Non seulement fruit d'une culture populaire différente de l'Occident, le manga est aussi l'un des aboutissements de la tradition picturale japonaise, ce qui le rend si particulier à nos yeux.

Ne correspondant ni à nos habitudes de lecture ni à notre mode de vie, le manga nécessite de passer outre nos a priori, de s'ouvrir sur un nouveau mode de pensée, une nouvelle façon d'appréhender le réel et une culture autre, ce qui fait aussi et surtout son intérêt selon tous les adeptes de cette production asiatique.
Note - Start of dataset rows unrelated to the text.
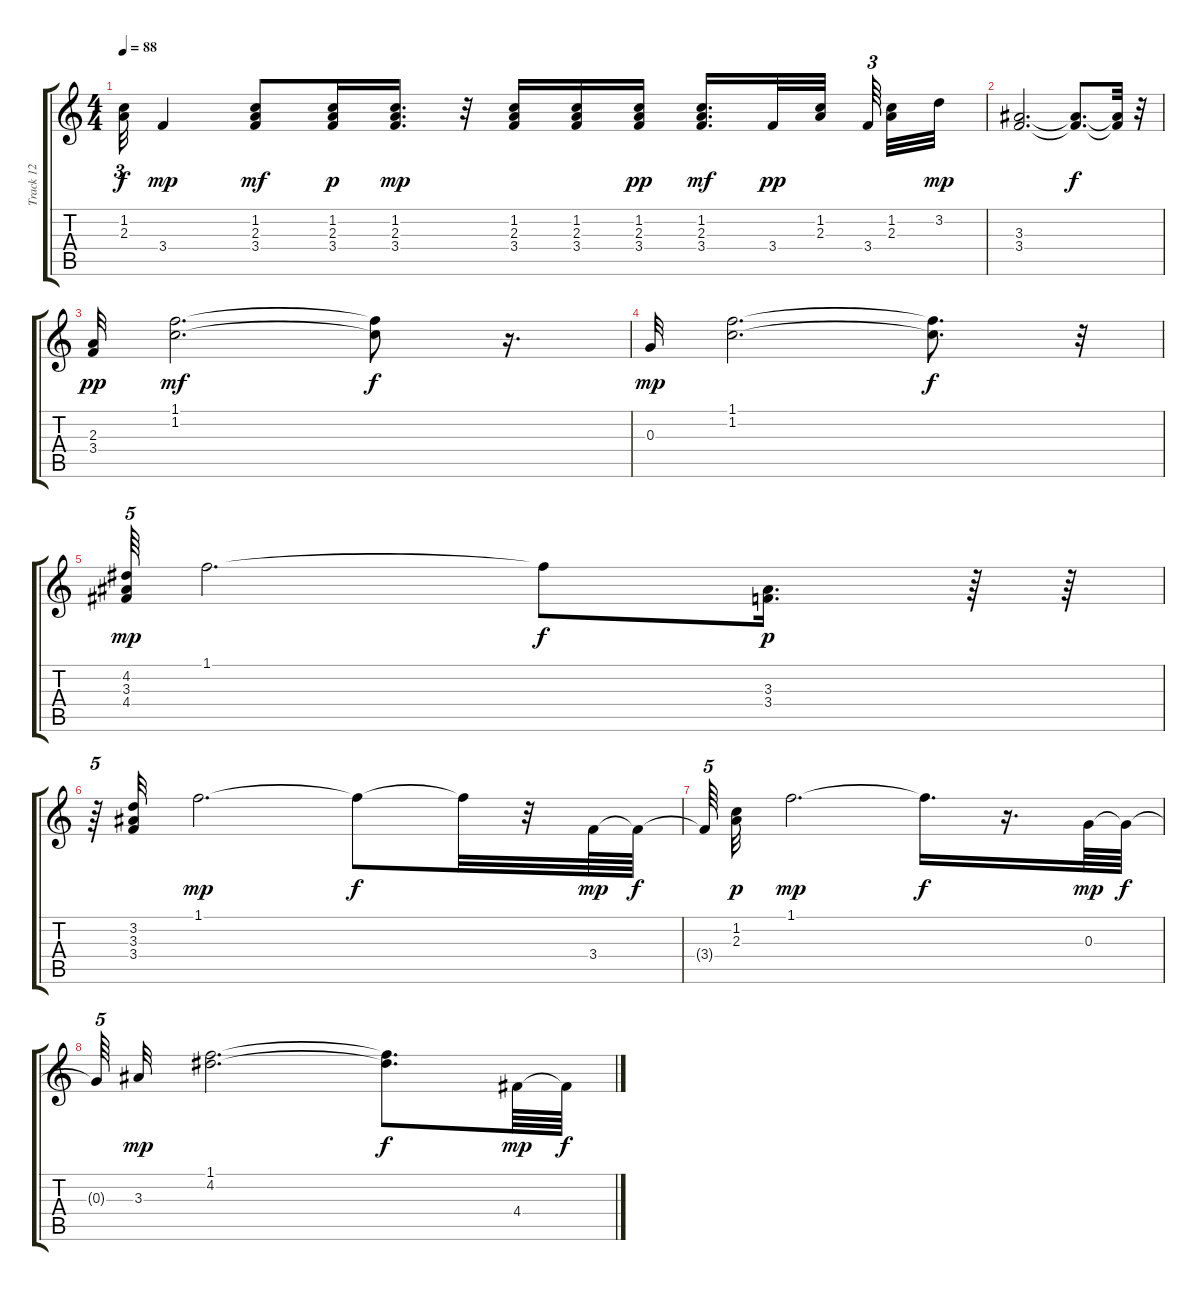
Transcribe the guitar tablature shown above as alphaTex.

\track ("Track 12" "Track 12") {instrument acousticguitarsteel}
\staff {score tabs}
\tuning (E4 B3 G3 D3 A2 E2) {hide}
\ts (4 4)
\tempo 88
\clef g2
\ks c
(1.2{t} 2.3{t}).32{tu (3 2) dy f} 3.4.4{dy mp} (1.2 2.3 3.4).8{dy mf} (1.2 2.3 3.4).16{dy p} (1.2 2.3 3.4).16{d dy mp} r.32 (1.2 2.3 3.4).16 (1.2 2.3 3.4).16 (1.2 2.3 3.4).16{dy pp} (1.2 2.3 3.4).16{d dy mf} 3.4.32{dy pp} (1.2 2.3).32{beam splitsecondary} 3.4.64{tu (3 2) beam splitsecondary} (1.2 2.3).32 3.2.32{dy mp} |
(3.3 3.4).2{d} (3.3{t} 3.4{t}).8{d dy f} (3.3{t} 3.4{t}).32 r.32 |
(2.3 3.4).32{dy pp} (1.1 1.2).2{d dy mf} (1.1{t} 1.2{t}).8{dy f} r.16{d} |
0.3.32{dy mp} (1.1 1.2).2{d} (1.1{t} 1.2{t}).8{d dy f} r.32 |
(4.2 3.3 4.4).64{tu (5 4) dy mp} 1.1.2{d} 1.1{t}.8{dy f} (3.3 3.4).16{d dy p} r.64 r.64 |
r.64{tu (5 4)} (3.2 3.3 3.4).32 1.1.2{d dy mp} 1.1{t}.8{dy f} 1.1{t}.32 r.32 3.4.64{dy mp} 3.4{t}.64{dy f} |
3.4{t}.64{tu (5 4)} (1.2 2.3).32{dy p} 1.1.2{d dy mp} 1.1{t}.16{d dy f} r.16{d} 0.3.64{dy mp} 0.3{t}.64{dy f} |
0.3{t}.64{tu (5 4)} 3.3.32{dy mp} (1.1 4.2).2{d} (1.1{t} 4.2{t}).8{d dy f} 4.4.64{dy mp} 4.4{t}.64{dy f}
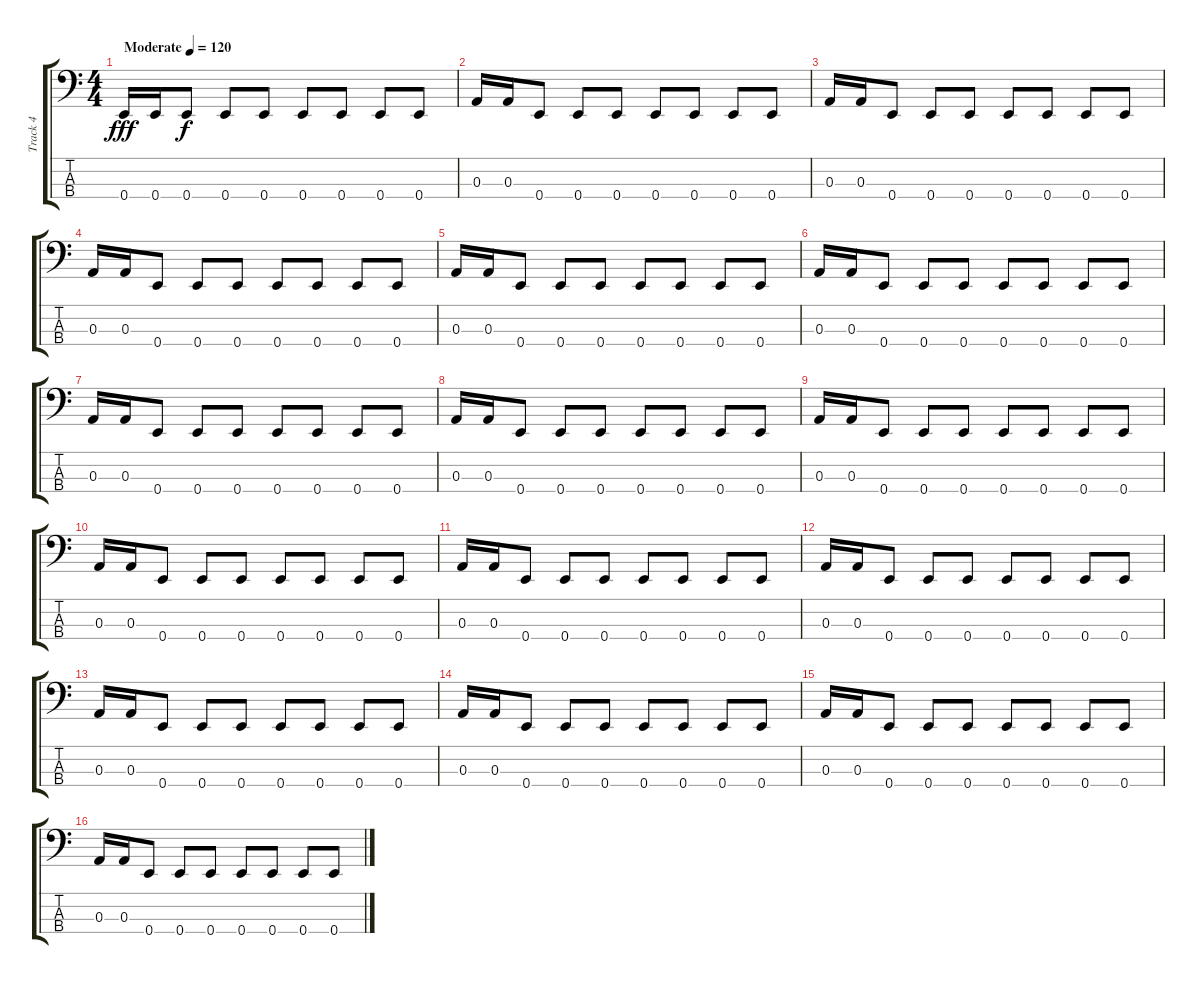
\track ("Track 4" "Track 4") {instrument electricbassfinger}
\staff {score tabs}
\tuning (G2 D2 A1 E1) {hide}
\ts (4 4)
\tempo (120 "Moderate")
\clef f4
\ks c
0.4.16{dy fff instrument electricbassfinger} 0.4.16 0.4.8{dy f} 0.4.8 0.4.8 0.4.8 0.4.8 0.4.8 0.4.8 |
0.3.16 0.3.16 0.4.8 0.4.8 0.4.8 0.4.8 0.4.8 0.4.8 0.4.8 |
0.3.16 0.3.16 0.4.8 0.4.8 0.4.8 0.4.8 0.4.8 0.4.8 0.4.8 |
0.3.16 0.3.16 0.4.8 0.4.8 0.4.8 0.4.8 0.4.8 0.4.8 0.4.8 |
0.3.16 0.3.16 0.4.8 0.4.8 0.4.8 0.4.8 0.4.8 0.4.8 0.4.8 |
0.3.16 0.3.16 0.4.8 0.4.8 0.4.8 0.4.8 0.4.8 0.4.8 0.4.8 |
0.3.16 0.3.16 0.4.8 0.4.8 0.4.8 0.4.8 0.4.8 0.4.8 0.4.8 |
0.3.16 0.3.16 0.4.8 0.4.8 0.4.8 0.4.8 0.4.8 0.4.8 0.4.8 |
0.3.16 0.3.16 0.4.8 0.4.8 0.4.8 0.4.8 0.4.8 0.4.8 0.4.8 |
0.3.16 0.3.16 0.4.8 0.4.8 0.4.8 0.4.8 0.4.8 0.4.8 0.4.8 |
0.3.16 0.3.16 0.4.8 0.4.8 0.4.8 0.4.8 0.4.8 0.4.8 0.4.8 |
0.3.16 0.3.16 0.4.8 0.4.8 0.4.8 0.4.8 0.4.8 0.4.8 0.4.8 |
0.3.16 0.3.16 0.4.8 0.4.8 0.4.8 0.4.8 0.4.8 0.4.8 0.4.8 |
0.3.16 0.3.16 0.4.8 0.4.8 0.4.8 0.4.8 0.4.8 0.4.8 0.4.8 |
0.3.16 0.3.16 0.4.8 0.4.8 0.4.8 0.4.8 0.4.8 0.4.8 0.4.8 |
0.3.16 0.3.16 0.4.8 0.4.8 0.4.8 0.4.8 0.4.8 0.4.8 0.4.8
* 10 Toutefois, la production franco-belge actuelle tend vers une organisation plus libre de la planche à l'instar de la bande dessinée nippone.

* 11 Je pense notamment aux collections «Sakka» et «Ecritures» des éditions Casterman (cf. 2.2.1. - Casterman : une politique d'auteurs élitiste).

* 12 Anh Hoà Truong « J-D Morvan : «Le manga peut sauver la bande dessinée», L'année de la BD n°3.

* 13 Benoît Peeters, Lire la bande dessinée, «Champs n°530», Flammarion, 2002.

* 14 Jean-David Morvan in Anh Hoà Truong, « J-D Morvan : «Le manga peut sauver la bande dessinée», L'année de la BD n°3.